Zugestellte Haltestellen durch PKW

(R)echt gut entschieden: Heute geht es uns um das Dauerthema der durch PKW zugestellten Haltestellen, konkret die Kollision eines Linienbusses mit der geöffneten Fahrertür eines an einer Bushaltestelle haltenden Pkw.

 

03.12.2019

 

Land- und Kammergericht in Berlin haben dazu eine eindeutige Meinung.

 

Was war geschehen?

Der Unfall ereignete sich während des Abfahrens von der Haltestelle beim Vorbeifahren des mit geöffneter oder sich öffnender Fahrertür rechts stehenden Klägerfahrzeug. Am PKW wurden die Fahrertüre, die Seitenwand sowie die zweite Tür des Busses beschädigt.

 

Wie hat die Versicherung reguliert?

Der Haftpflichtversicherer des Busses hat lediglich 1/3 des Schadens am PKW übernommen. Dies wollte der Eigentümer des Autos nicht akzeptieren und zog vor Gericht.

 

Wie hat das Landgericht Berlin entschieden?

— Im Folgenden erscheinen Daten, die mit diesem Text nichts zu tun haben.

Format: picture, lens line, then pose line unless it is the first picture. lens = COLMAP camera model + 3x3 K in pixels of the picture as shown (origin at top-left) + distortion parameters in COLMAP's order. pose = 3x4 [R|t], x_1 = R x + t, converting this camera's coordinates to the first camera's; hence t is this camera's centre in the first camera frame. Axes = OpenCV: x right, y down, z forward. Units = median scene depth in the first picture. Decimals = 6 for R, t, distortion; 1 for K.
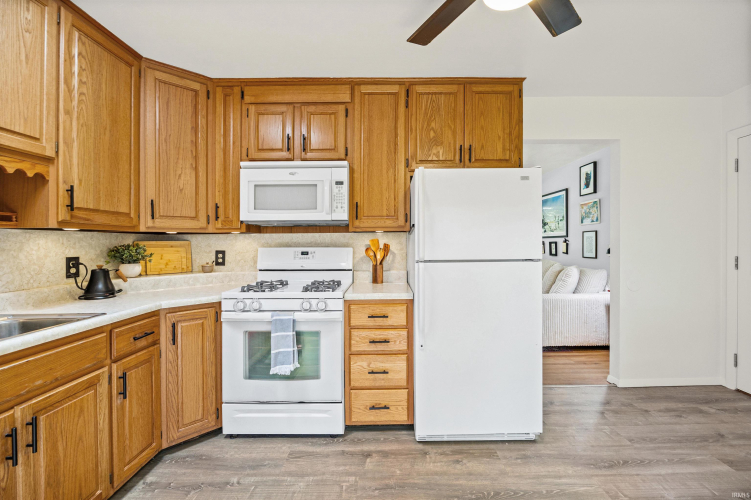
lens RADIAL K [[313.1, 0, 378.9], [0, 313.1, 243.9], [0, 0, 1]] dist [-0.012700, 0.000347]
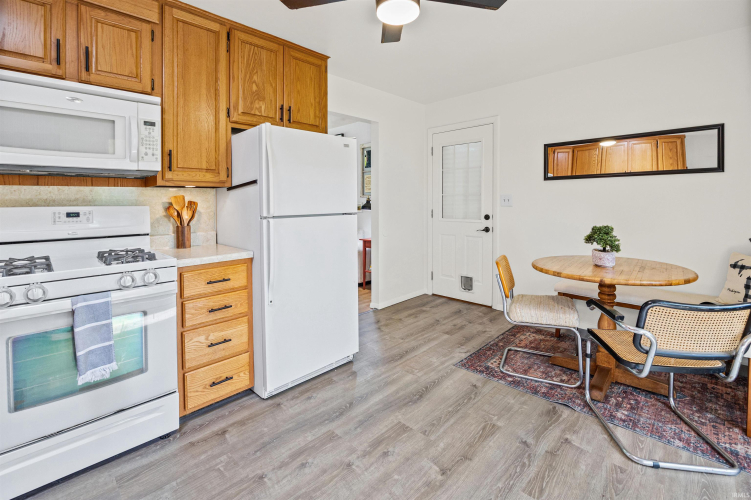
lens RADIAL K [[343.7, 0, 361.6], [0, 343.7, 209.8], [0, 0, 1]] dist [-0.015855, 0.000234]
pose [[0.711786, -0.017261, 0.702184, -0.368371], [0.007623, 0.999829, 0.016850, 0.013023], [-0.702355, -0.006641, 0.711796, 0.011364]]
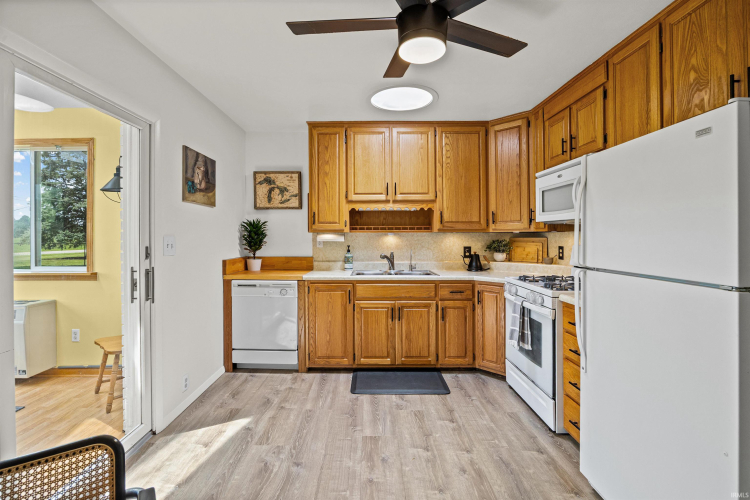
lens RADIAL K [[341.0, 0, 372.0], [0, 341.0, 233.6], [0, 0, 1]] dist [-0.015093, -0.000288]
pose [[0.022467, -0.000898, -0.999747, 0.897655], [-0.005061, 0.999987, -0.001012, -0.026891], [0.999735, 0.005082, 0.022462, 0.354495]]
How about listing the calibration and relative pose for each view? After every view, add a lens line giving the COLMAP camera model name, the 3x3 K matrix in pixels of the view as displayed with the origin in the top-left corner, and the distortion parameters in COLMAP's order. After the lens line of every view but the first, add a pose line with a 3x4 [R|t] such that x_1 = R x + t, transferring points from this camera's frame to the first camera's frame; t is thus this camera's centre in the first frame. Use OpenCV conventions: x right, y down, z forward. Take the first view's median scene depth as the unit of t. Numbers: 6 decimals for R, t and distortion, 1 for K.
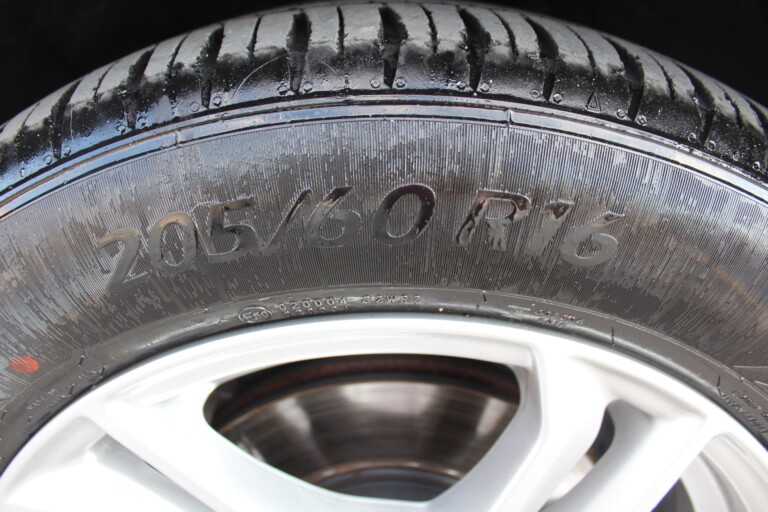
lens RADIAL K [[640.6, 0, 381.2], [0, 640.6, 251.2], [0, 0, 1]] dist [-0.170430, 0.153636]
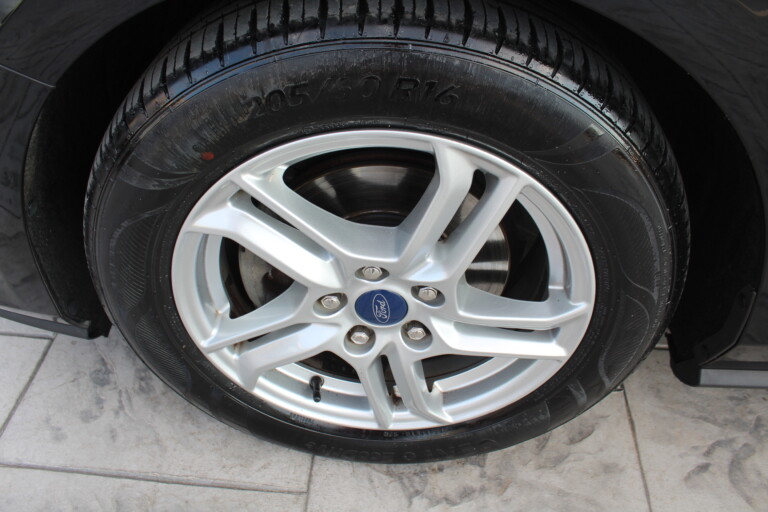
lens RADIAL K [[640.6, 0, 381.2], [0, 640.6, 251.2], [0, 0, 1]] dist [-0.170430, 0.153636]
pose [[0.999279, -0.012240, -0.035929, 0.160422], [0.021505, 0.962565, 0.270197, -0.105967], [0.031276, -0.270775, 0.962134, -1.491051]]
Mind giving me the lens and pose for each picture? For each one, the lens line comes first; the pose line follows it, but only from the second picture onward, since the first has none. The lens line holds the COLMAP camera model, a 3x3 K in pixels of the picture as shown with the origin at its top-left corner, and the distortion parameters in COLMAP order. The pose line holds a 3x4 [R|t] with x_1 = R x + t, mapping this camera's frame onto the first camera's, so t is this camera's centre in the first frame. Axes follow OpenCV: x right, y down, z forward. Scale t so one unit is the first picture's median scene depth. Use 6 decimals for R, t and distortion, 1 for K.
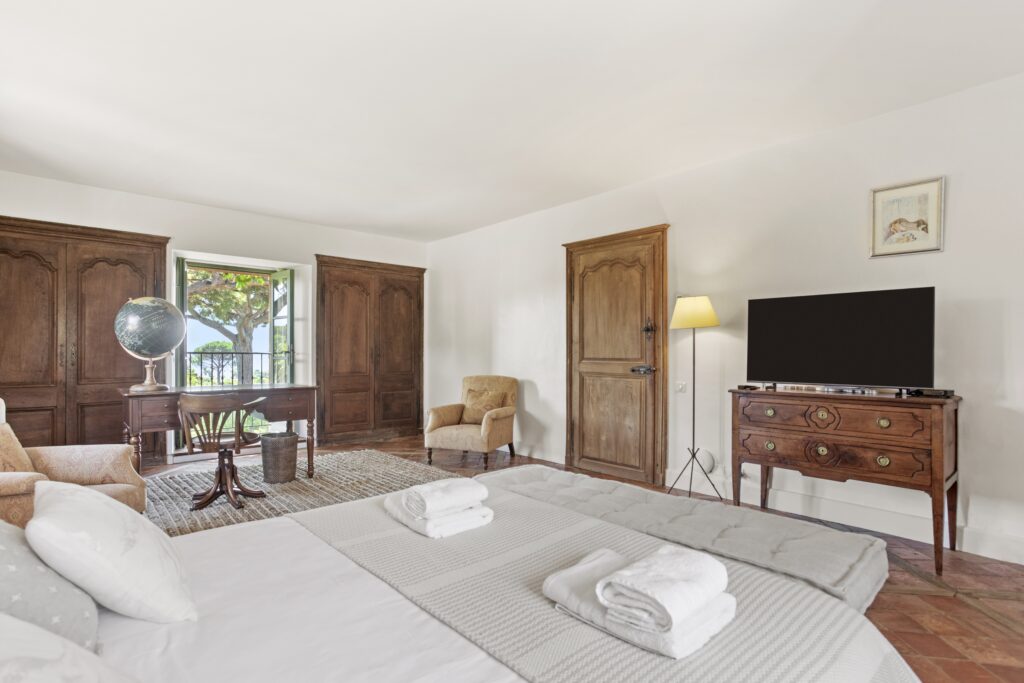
lens RADIAL K [[518.3, 0, 509.8], [0, 518.3, 352.2], [0, 0, 1]] dist [-0.057147, 0.000274]
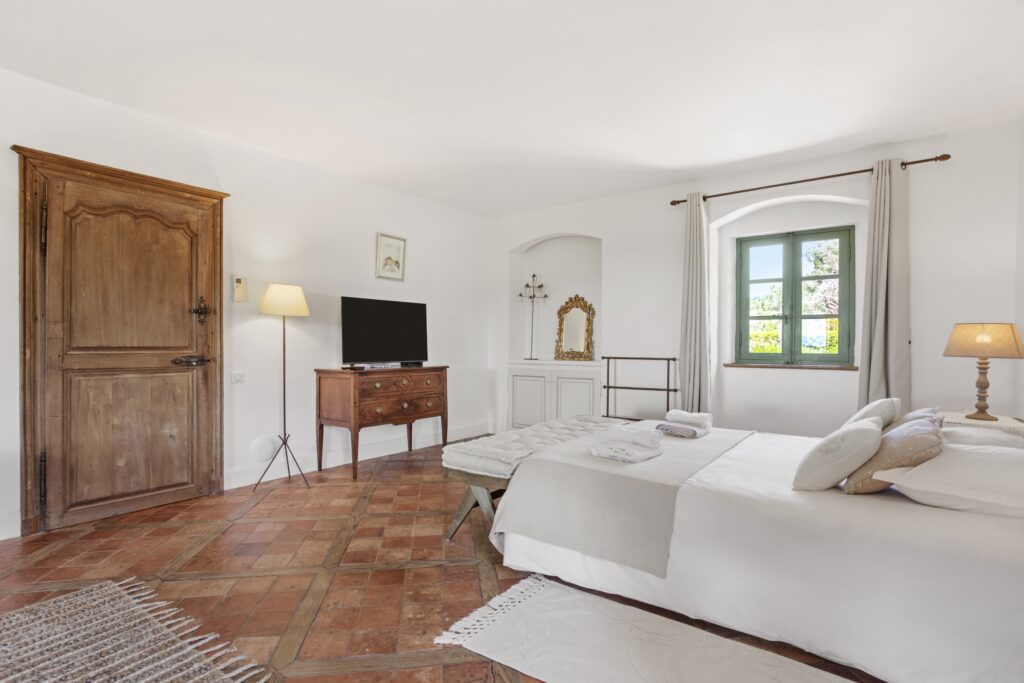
lens RADIAL K [[493.8, 0, 512.0], [0, 493.8, 341.5], [0, 0, 1]] dist [-0.001523, 0.000375]
pose [[-0.196108, 0.001194, 0.980582, -0.587482], [-0.004816, 0.999986, -0.002181, 0.003566], [-0.980570, -0.005150, -0.196100, 0.640484]]
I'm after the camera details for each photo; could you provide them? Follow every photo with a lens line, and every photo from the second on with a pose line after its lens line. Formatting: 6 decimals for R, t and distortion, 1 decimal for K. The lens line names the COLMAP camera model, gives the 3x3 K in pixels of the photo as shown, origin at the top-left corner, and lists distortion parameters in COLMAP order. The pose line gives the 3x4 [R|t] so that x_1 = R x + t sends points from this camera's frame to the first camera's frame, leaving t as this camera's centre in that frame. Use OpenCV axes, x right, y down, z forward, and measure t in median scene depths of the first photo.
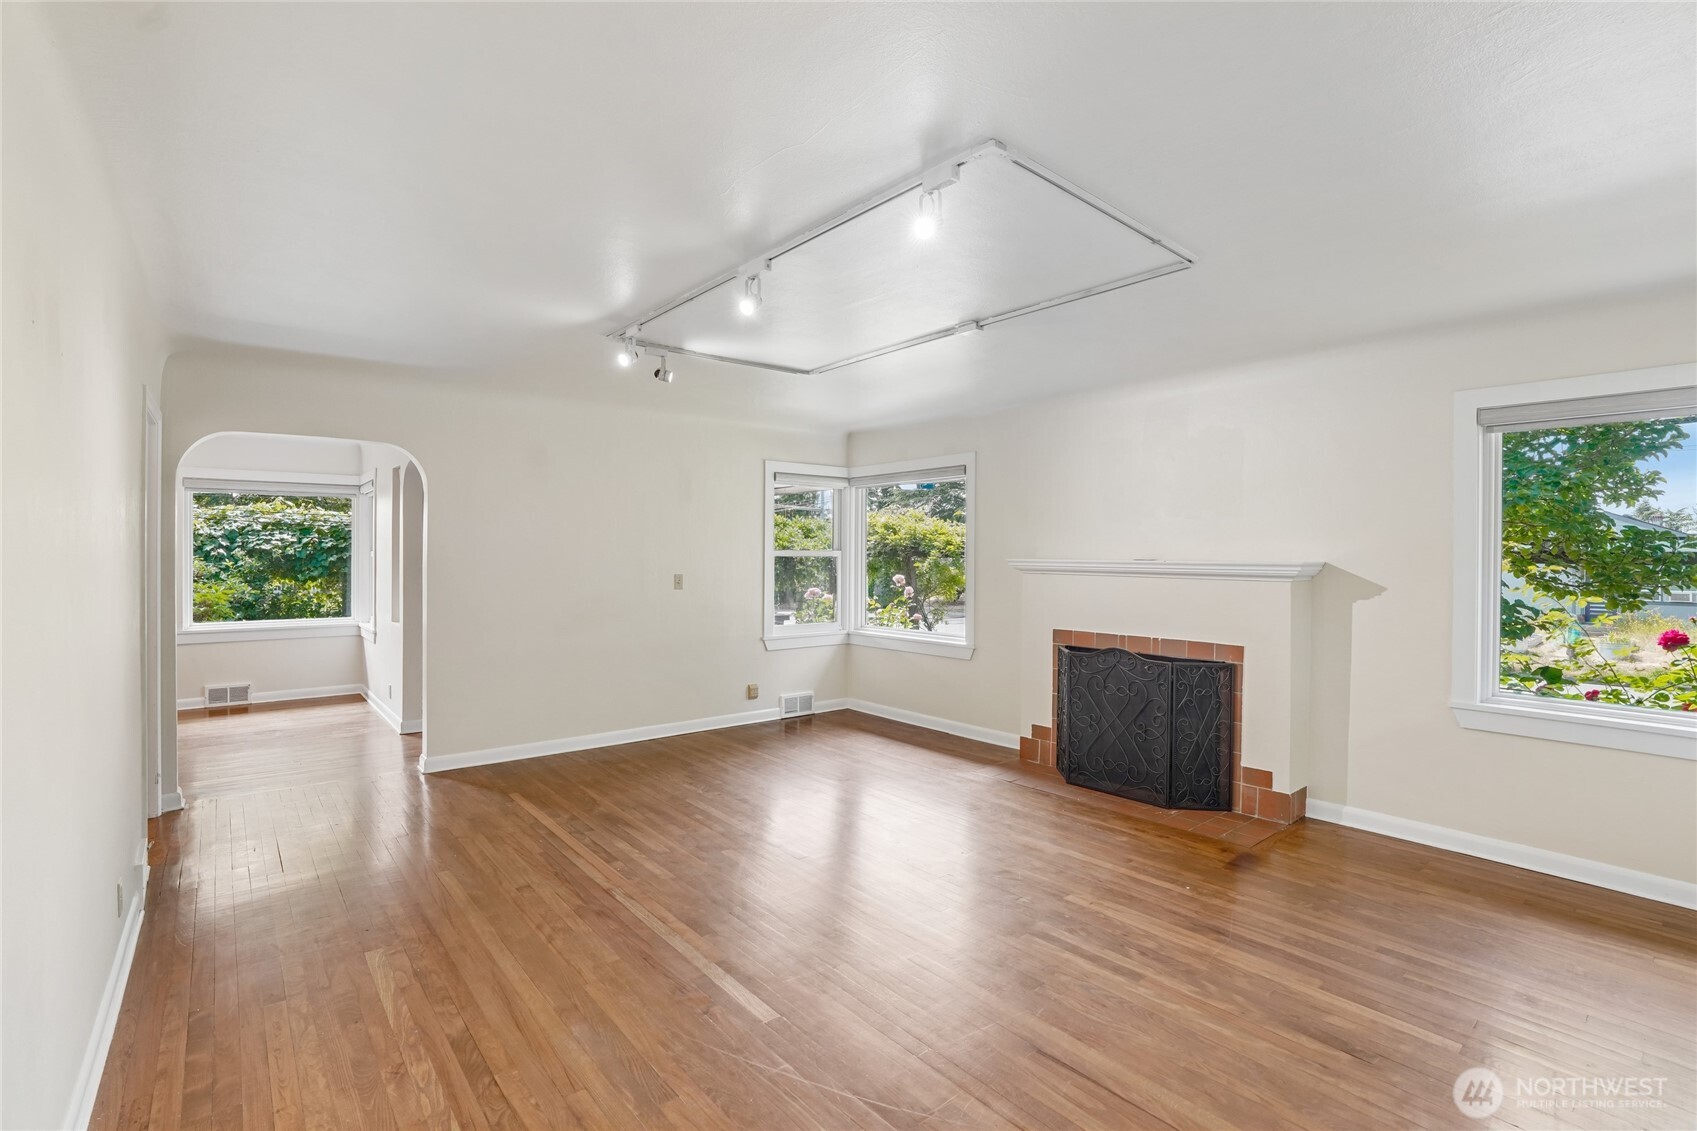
lens RADIAL K [[785.7, 0, 835.4], [0, 785.7, 555.0], [0, 0, 1]] dist [-0.061326, 0.019974]
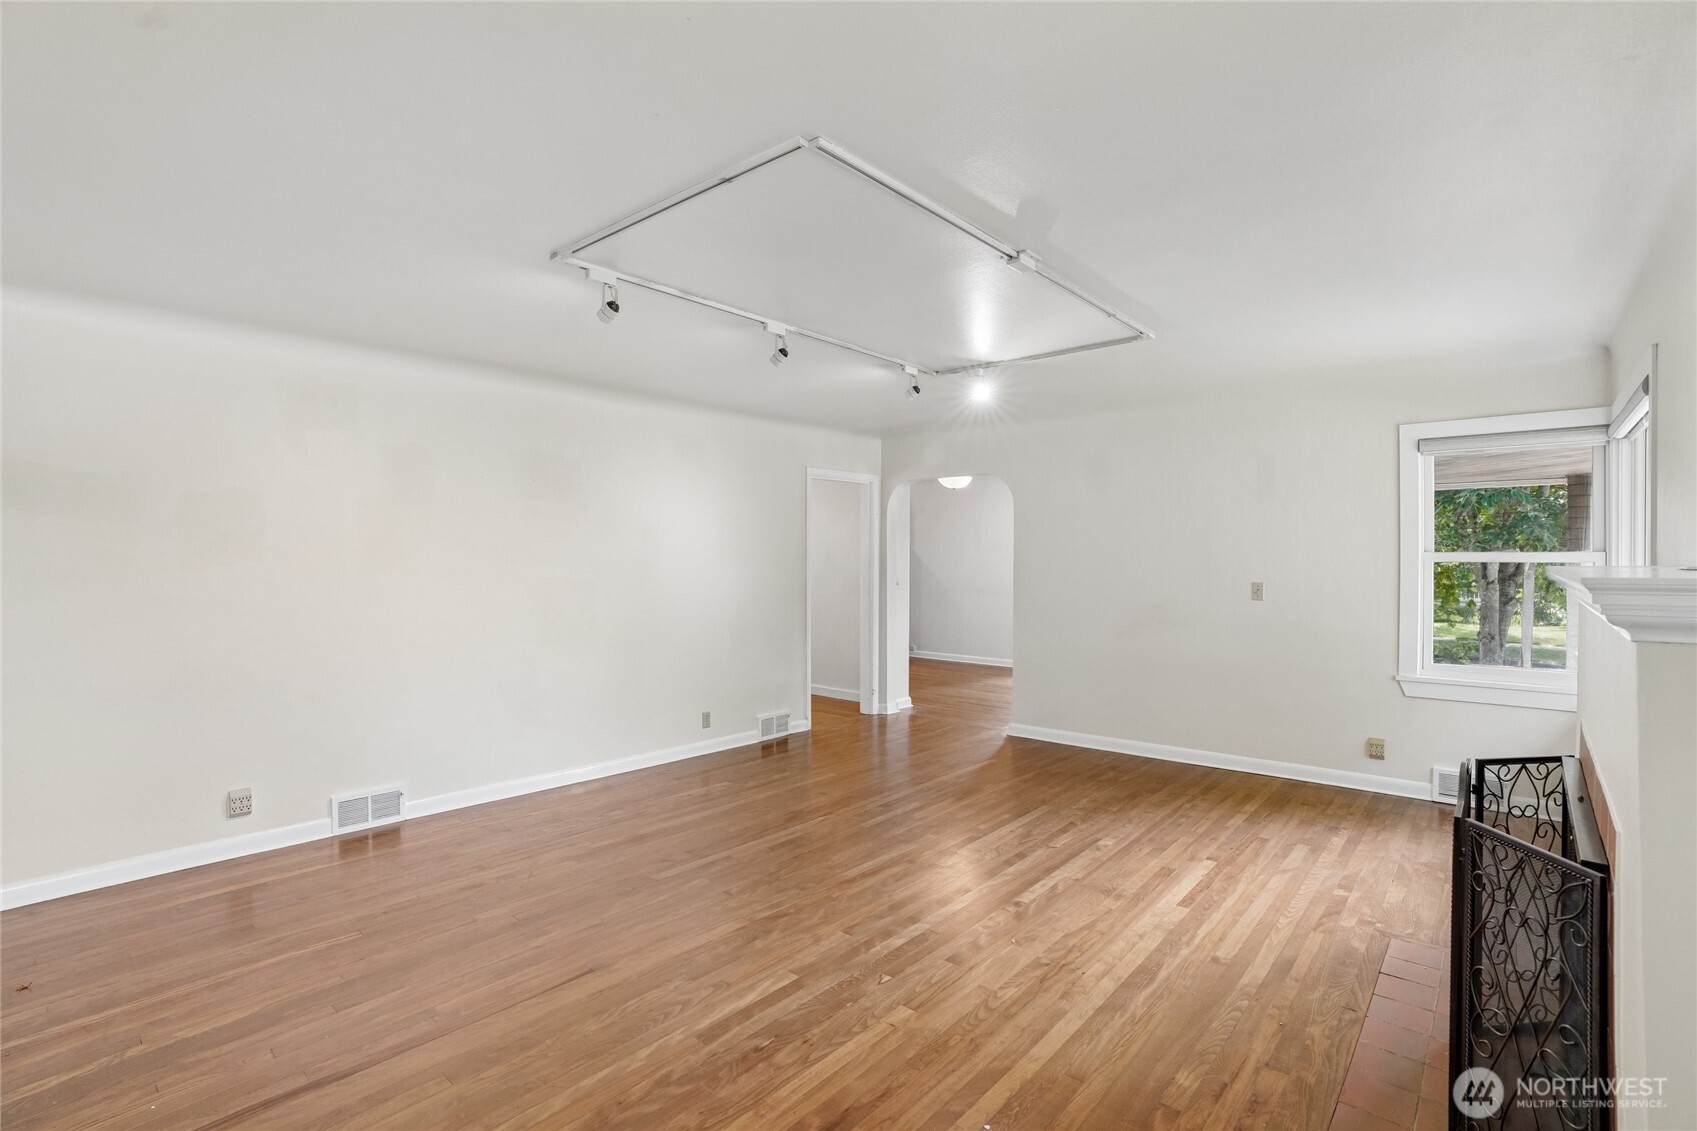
lens RADIAL K [[785.7, 0, 843.7], [0, 785.7, 558.5], [0, 0, 1]] dist [-0.061326, 0.019974]
pose [[0.157528, -0.006047, -0.987496, 0.839403], [0.003145, 0.999979, -0.005622, 0.003966], [0.987510, -0.002220, 0.157544, 0.662894]]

Es bestätigte die Auffassung der Versicherung. Nachdem der Pkw-Fahrer auch hier lediglich 1/3 seines Schadens zugesprochen bekam, ging er in Berufung.

 

Was meinte das Kammergericht Berlin?

Auch dieses kam zum Ergebnis, dass der PKW-Halter nur Anspruch auf Erstattung von 1/3 seines Schadens hat. Im konkreten Fall stand ein Pkw im Bereich einer längeren Bushaltestelle. Der Fahrer befand sich zwischen dem Fahrzeug und der geöffneten Fahrertür, obwohl er einen Bus bereits in einer Entfernung von etwa  10-20 m heranfahren sah. Es kam zur Kollision, weil der Bus mit einem zu geringen rechten Sicherheitsabstand an dem Pkw vorbeifuhr und dabei die geöffnete Tür streifte. Unter diesen Umständen kann eine Haftungsverteilung von 1/3 zu 2/3 zu Lasten des Pkw-Halters als angemessen angesehen werden. 

 

Was waren die Entscheidungsgründe?

Das Gericht beurteilte es als grob verkehrswidriges Verhalten, wenn der PKW-Fahrer in einer solchen Situation nach dem Aussteigen nach links nicht die Fahrertür vollständig schließt und sich von der Fahrbahn entfernt oder sich wenigstens vor oder hinter seinen Pkw begibt.

 

Was ist das besondere an diesem Fall?

Die Gerichte stellten fest, dass gegen den PKW-Fahrer der sogenannte Anscheinsbeweis für eine Verletzung der Sorgfaltspflichten beim Ein- und Aussteigen (§ 14 StVO) spricht. Daher war die Haftung von 2/3 zu Lasten des PKW auch nicht zu beanstanden. Dabei konnte im Ergebnis auch offen bleiben, ob der vom Bus im Vorbeifahren eingehaltene Abstand konkret ausreichend gewesen ist. Und das finden wir wirklich bemerkenswert.

 

(Kammergericht Berlin, Beschluss vom 30.07.2009, 12 U 175/08)

Unser Fazit

Die besten Unfälle sind die, die erst gar nicht passieren. Und wenn es doch mal scheppert ist es umso wichtiger, sämtliche Umstände des Unfalls zu dokumentieren um später ggf. auch vor Gericht zu seinem Recht zu kommen. Wir unterstützen unsere Kunden dabei z.B. mit kurzen aber klaren Handlungsleitfäden für das Fahrpersonal.

In diesem Sinne, Euch Allen allzeit eine gute und unfallfreie Fahrt und viele Grüße aus Würzburg!